── EXERCISE PASSAGE

The Right of Return, 1790

One year after the 1789 Declaration, the French government invited descendants of Huguenots to return to France with the promise of full citizenship:

All persons born in a foreign country and descending in any degree of a French man or woman expatriated for religious reason are declared French nationals (naturels français) and will benefit from rights attached to that quality if they come back to France, establish their domicile there and take the civic oath.

However, it is thought that not many Huguenots returned. Nonetheless, this was an important concession on behalf of the government.

The Musée Protestant (Protestant Museum) states that by 1791 Protestants in France were satisfied with their rights (emphases in the original):

They were given civil equality, freedom of conscience and freedom of worship.

The Declaration of Human and Civil rights on 26th August 1789, granted them freedom of conscience and the Constitution in 1791, freedom of worship.During the Revolution years, the behaviour of the Protestants was not consistent. Individuals responded differently to the Revolution. Many Protestants took part in Revolution Meetings, but there was no “Protestant group”.

During the Reign of Terror, the Dechristianisation phenomenon – September 1793 to July 1794 – did not have a great effect on the Protestant community, even though worship was suspended almost everywhere. But it did mean most pastors temporarily stopped their activity. After Robespierre’s death, on 9 Thermidor year II (27th July 1794), churches were re-opened and freedom of worship proclaimed.

Declaration of the Rights of Man and Citizen, 1793

This Declaration put more of an emphasis on equality of all citizens, in an attempt to address social inequality:

Article 21 states that every citizen has a right to … work and society has a duty to provide relief to those who cannot work. Article 22 declares a right to education.

The 1793 Declaration made the language of the 1789 Declaration more specific:

The declaration explicitly states the freedom of religion, of assembly, and of the press (article 7), of commerce (article 17), of petition (article 32). Slavery is prohibited by article 10 which states “Every man can contract his services and his time, but he cannot sell himself nor be sold: his person is not an alienable property.”

Organic Articles, 1802

When Napoleon Bonaparte came to power, he was intent on eliminating any loopholes in the law with regard to religious practice.

────

_WHAT YOU NEED TO DO_:
Answer these about the passage on French Protestants' rights:
1. According to the Musée Protestant, what granted Protestants freedom of worship?
2. Which article of the 1793 Declaration declares a right to education?
3. What span of time does the text give for the Dechristianisation phenomenon?
The items on this page have no connection to the text.

── SUPPLIED DATA

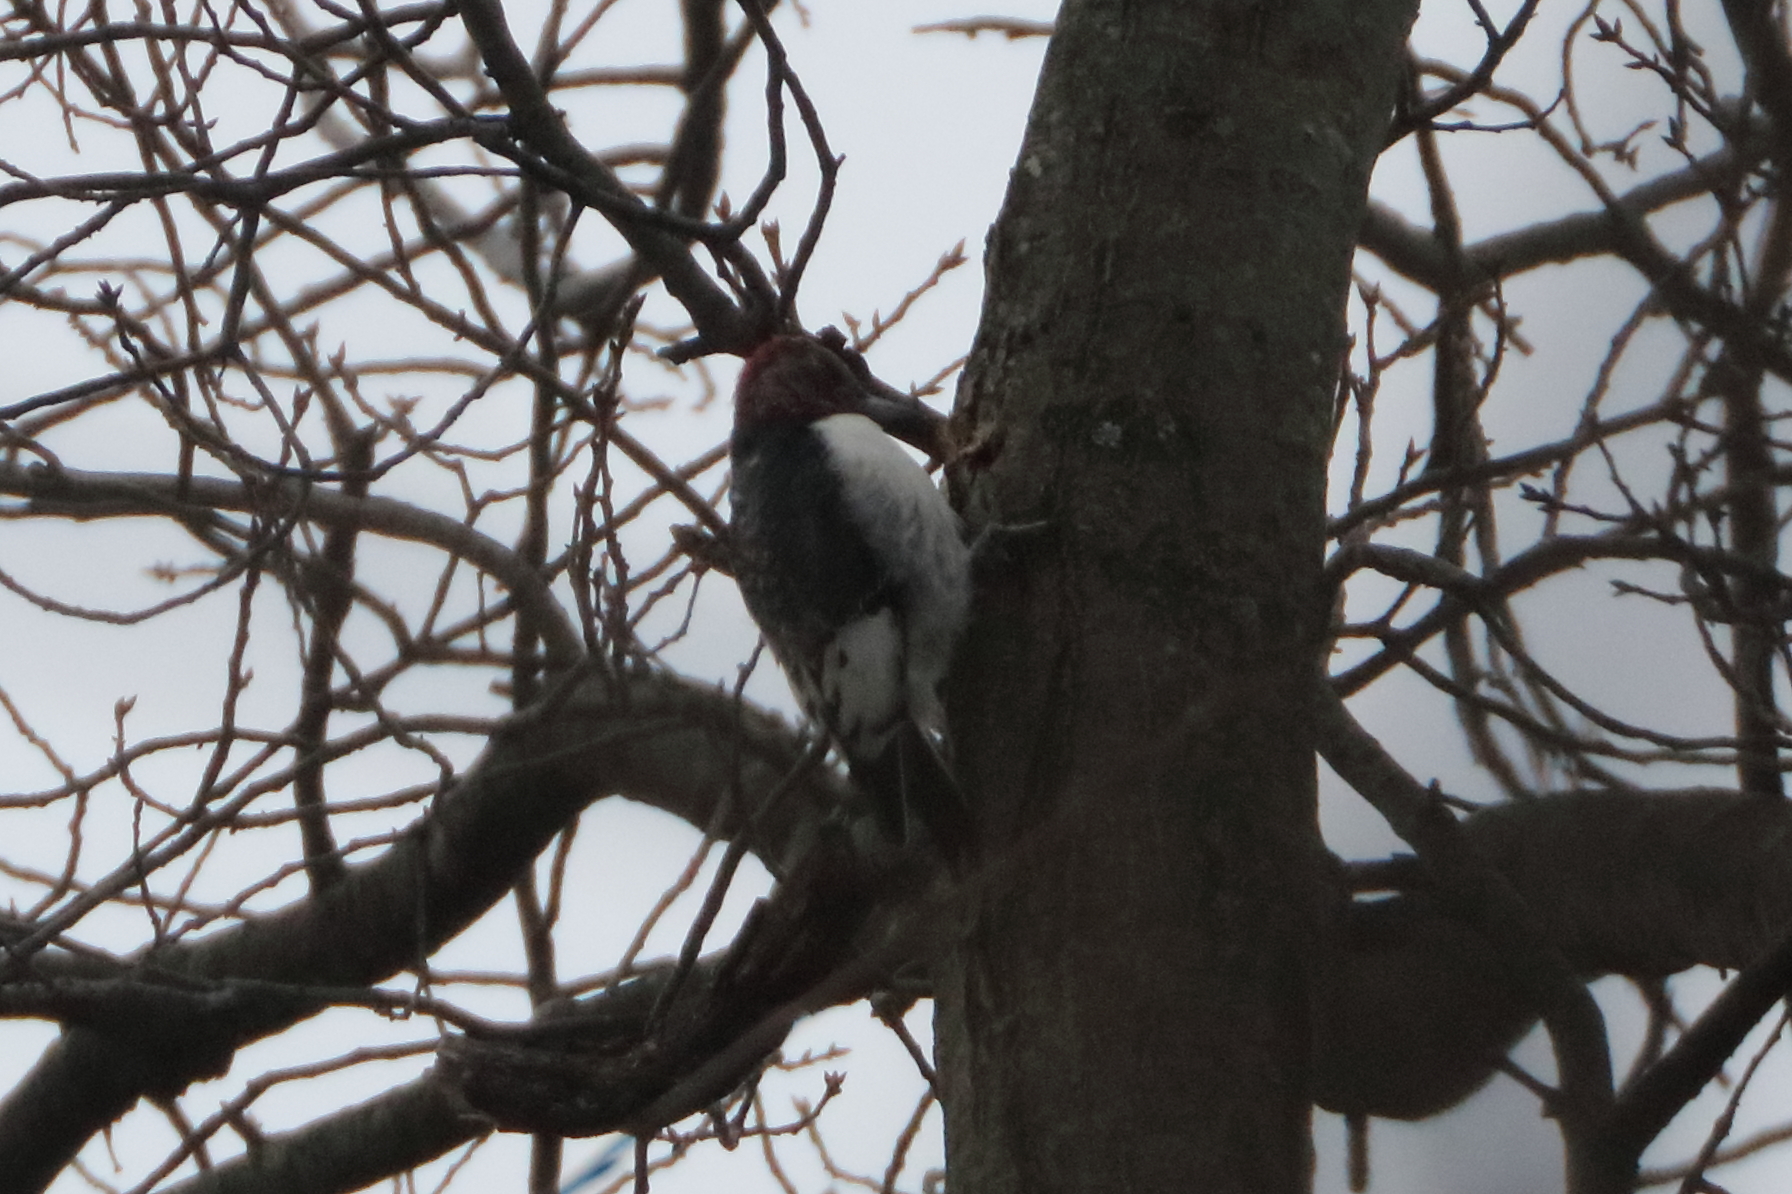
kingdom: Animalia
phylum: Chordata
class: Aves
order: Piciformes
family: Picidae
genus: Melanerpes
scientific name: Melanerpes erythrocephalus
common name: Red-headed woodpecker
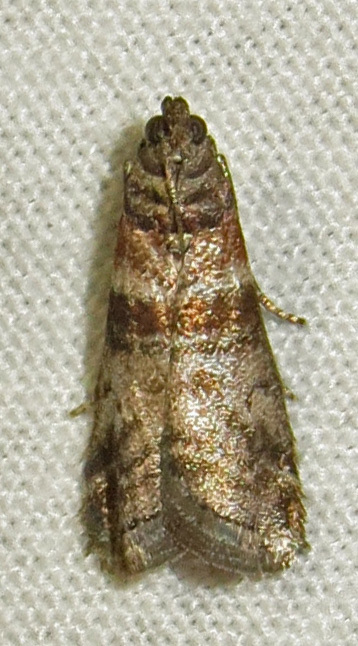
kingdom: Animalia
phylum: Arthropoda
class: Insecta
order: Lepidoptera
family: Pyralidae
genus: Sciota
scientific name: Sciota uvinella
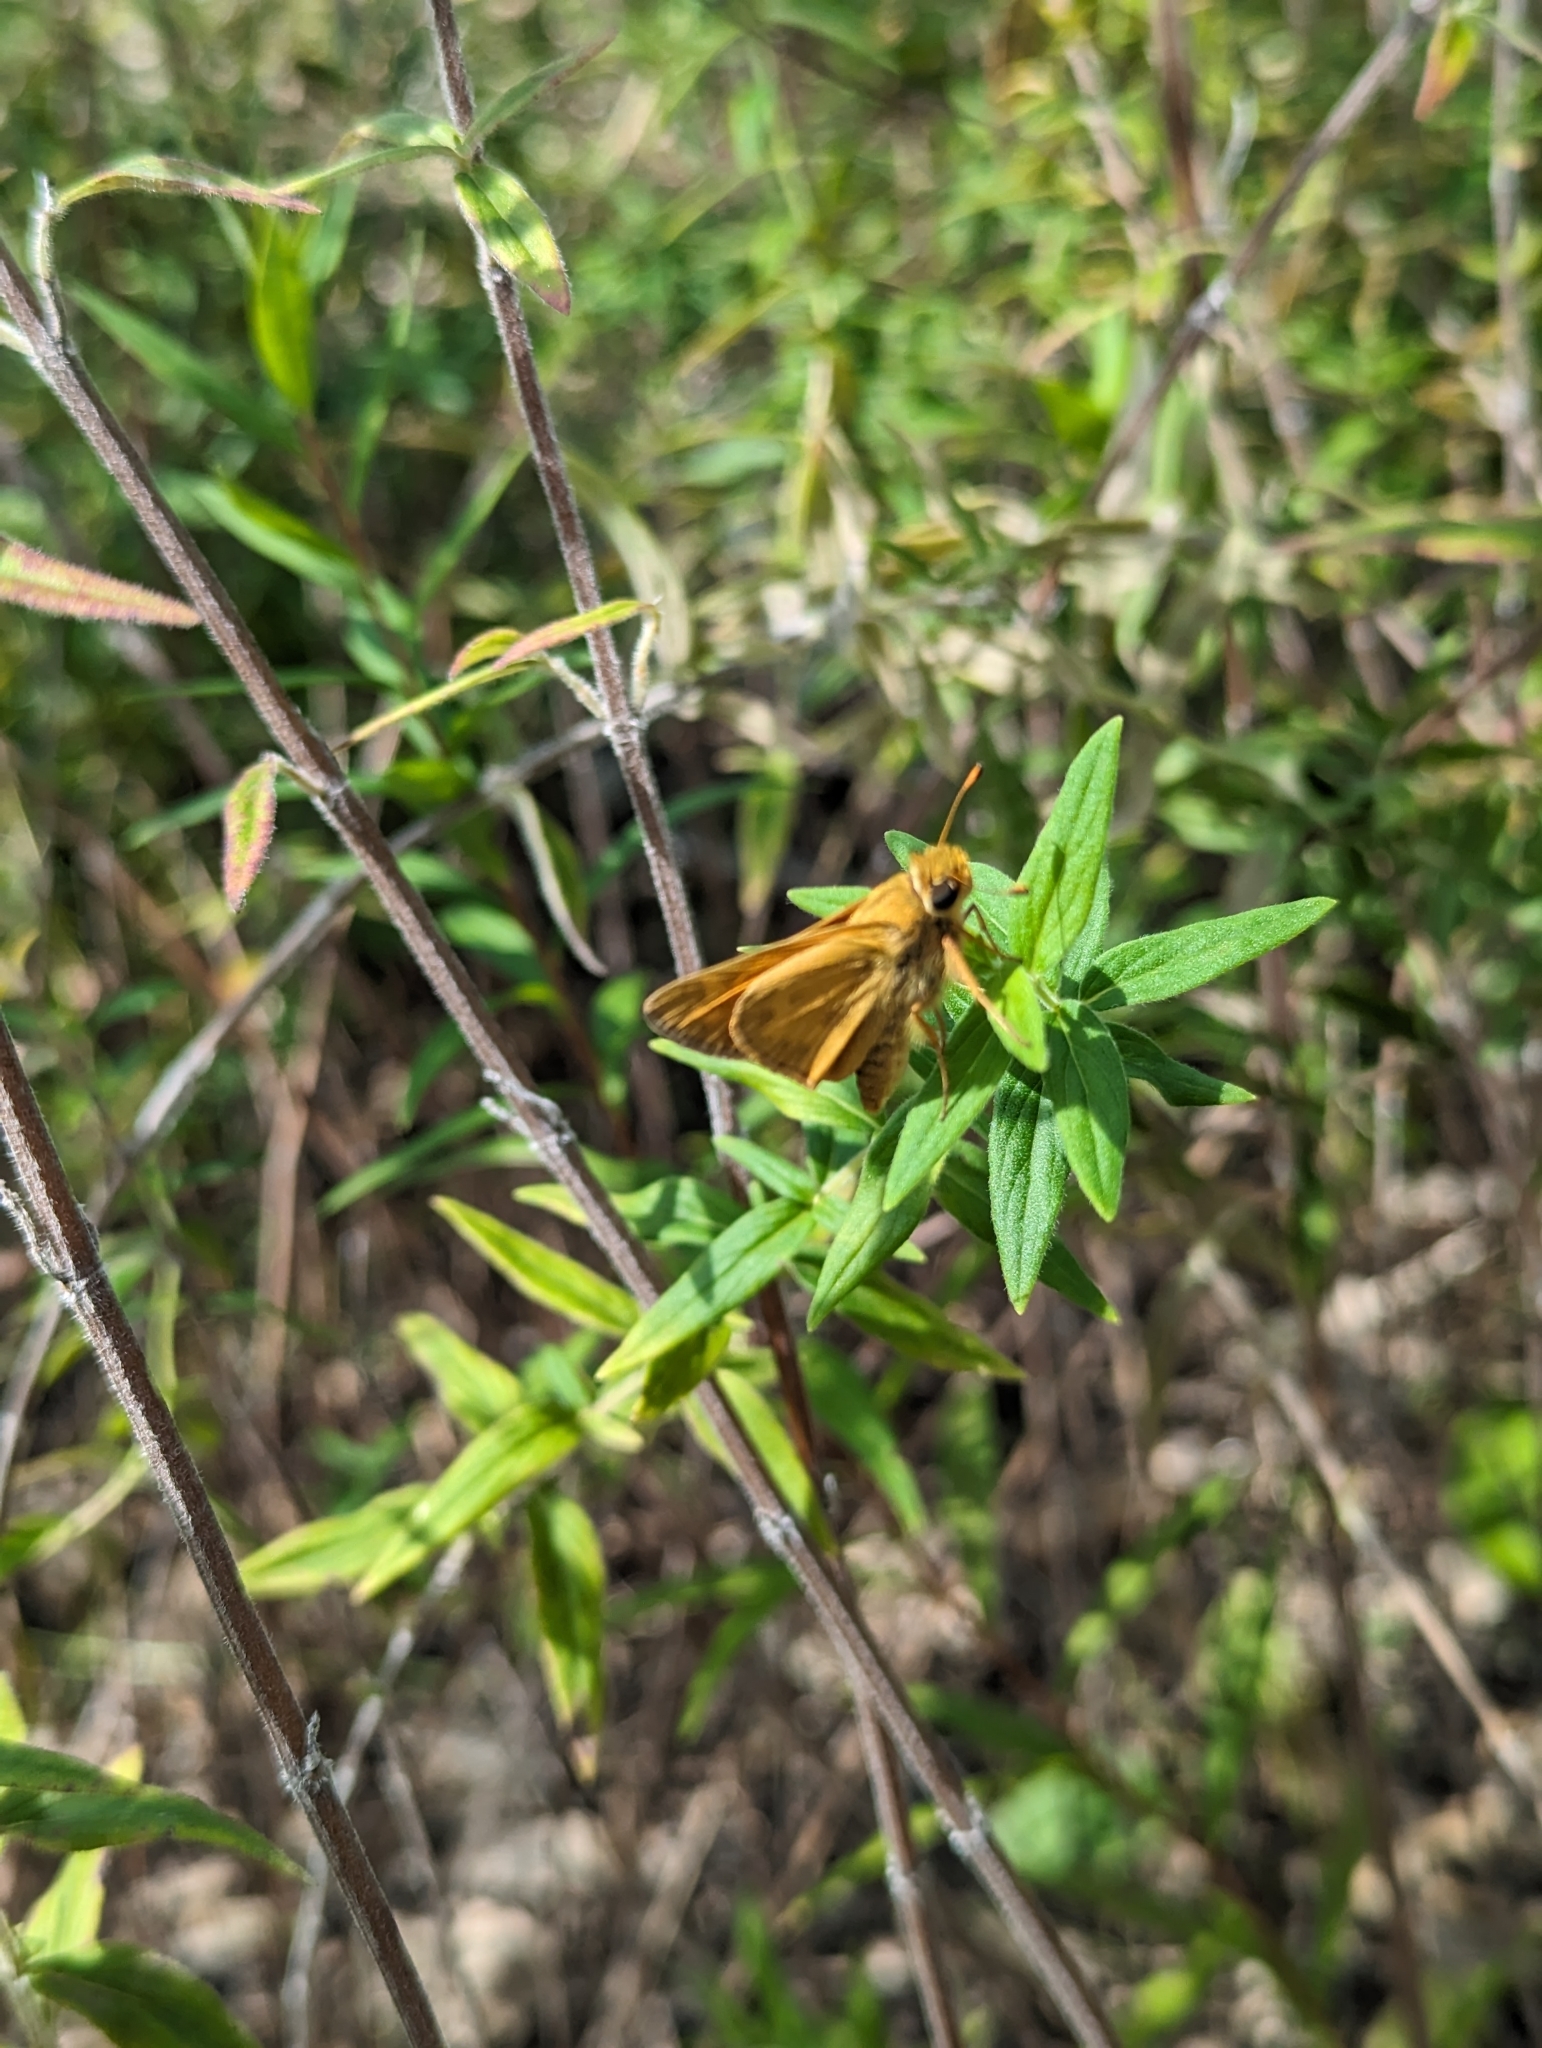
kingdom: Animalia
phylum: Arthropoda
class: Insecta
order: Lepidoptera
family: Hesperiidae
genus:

────

_ANSWER FOR THE TASK_:
1. The Constitution in 1791.
2. Article 22.
3. September 1793 to July 1794.